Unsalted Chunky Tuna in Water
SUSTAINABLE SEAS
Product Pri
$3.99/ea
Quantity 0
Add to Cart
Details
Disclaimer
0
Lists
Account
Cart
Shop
==============================
TASK GOAL: Nothing but the lines from the one holding "SUSTAINABLE SEAS" to the end of the entries should be output, each exactly as it appears.

REPLY TO THE EXERCISE:
SUSTAINABLE SEAS
Product Pri
$3.99/ea
Quantity 0
Add to Cart
Details
Disclaimer
0
Lists
Account
Cart
Shop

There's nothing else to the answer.